The semiconductor device 100 including the four semiconductor device test circuits 10a, 10b, 10c, and 10d (including four functional macro circuits) has been described. However, there is no limit to the number of semiconductor device test circuits included in the semiconductor device 100. For example, if the semiconductor device 100 includes not less than five, and not more than eight, semiconductor device test circuits, then three or more flip-flops which output a signal for controlling the above selector circuits 41, 42, and 43 should be located.

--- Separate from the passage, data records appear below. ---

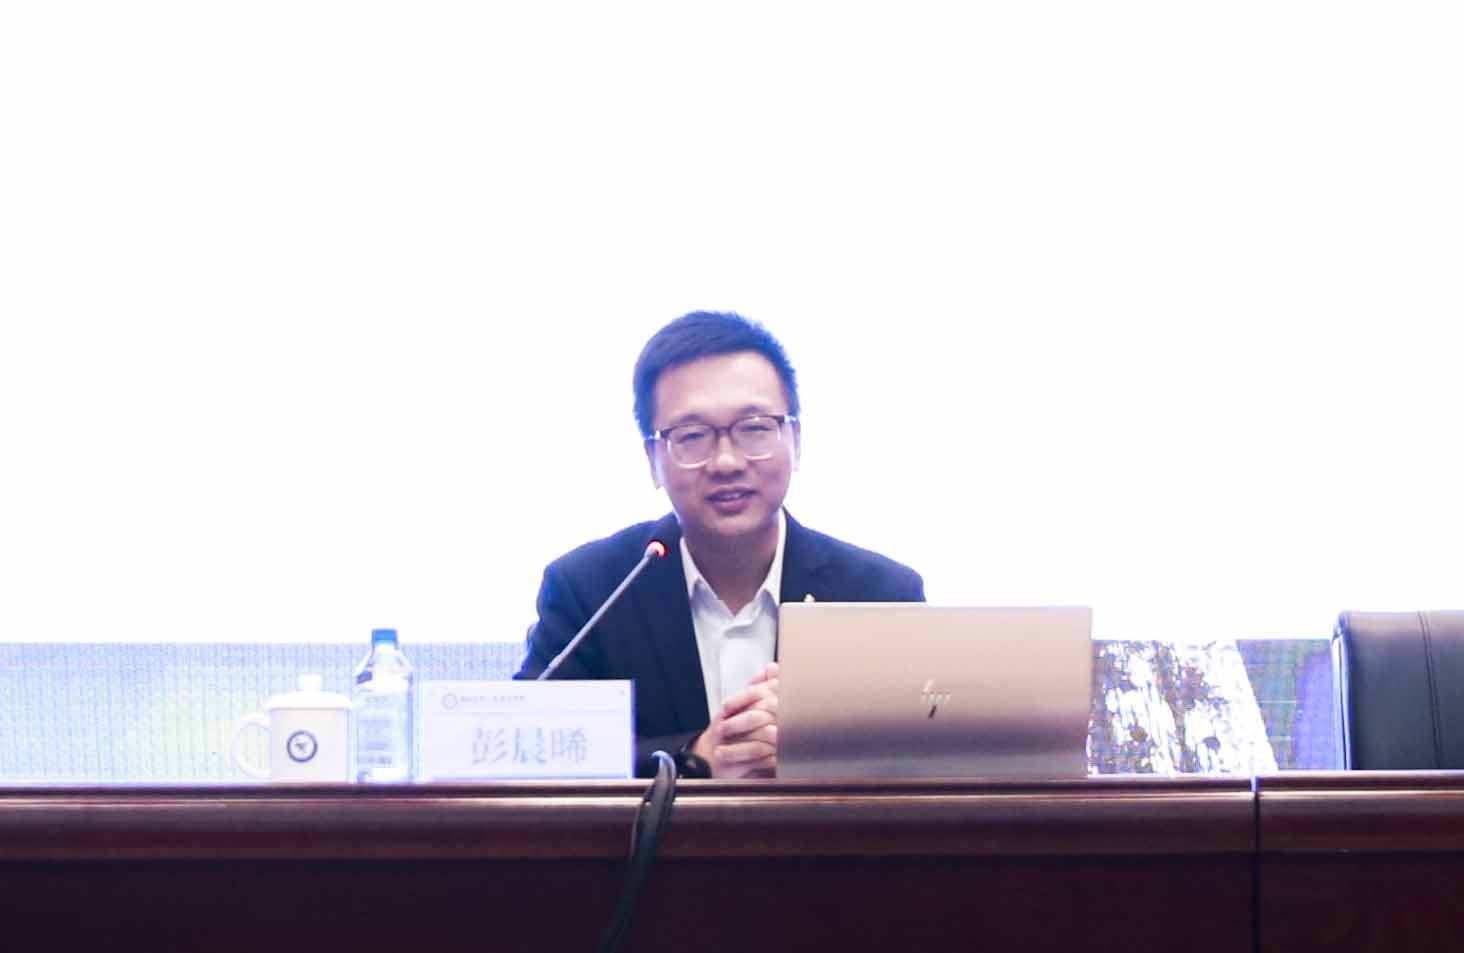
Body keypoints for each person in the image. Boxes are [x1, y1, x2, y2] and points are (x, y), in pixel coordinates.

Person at [516, 311, 924, 777]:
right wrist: (695, 757)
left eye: (754, 428)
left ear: (795, 439)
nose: (726, 462)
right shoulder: (591, 590)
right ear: (652, 457)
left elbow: (922, 759)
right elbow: (529, 749)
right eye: (692, 436)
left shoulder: (880, 595)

That is to say, the number of flip-flops should be changed according to that of functional macro circuits.

The present invention is applicable to a test for a functional macro circuit included in an SOC product or the like in which a plurality of functions are integrated onto one chip.

With the semiconductor device test circuit according to the present invention, serial test pattern data inputted to and latched by the first flip-flop circuits is not outputted directly to a functional macro circuit but is outputted to the functional macro circuit in synchronization with a second clock signal inputted to the second flip-flops. This prevents unnecessary data from being inputted to the functional macro circuit.

Therefore, the functional macro circuit can be tested properly.

The foregoing is considered as illustrative only of the principles of the present invention. Further, since numerous modifications and changes will readily occur to those skilled in the art, it is not desired to limit the invention to the exact construction and applications shown and described, and accordingly, all suitable modifications and equivalents may be regarded as falling within the scope of the invention in the appended claims and their equivalents.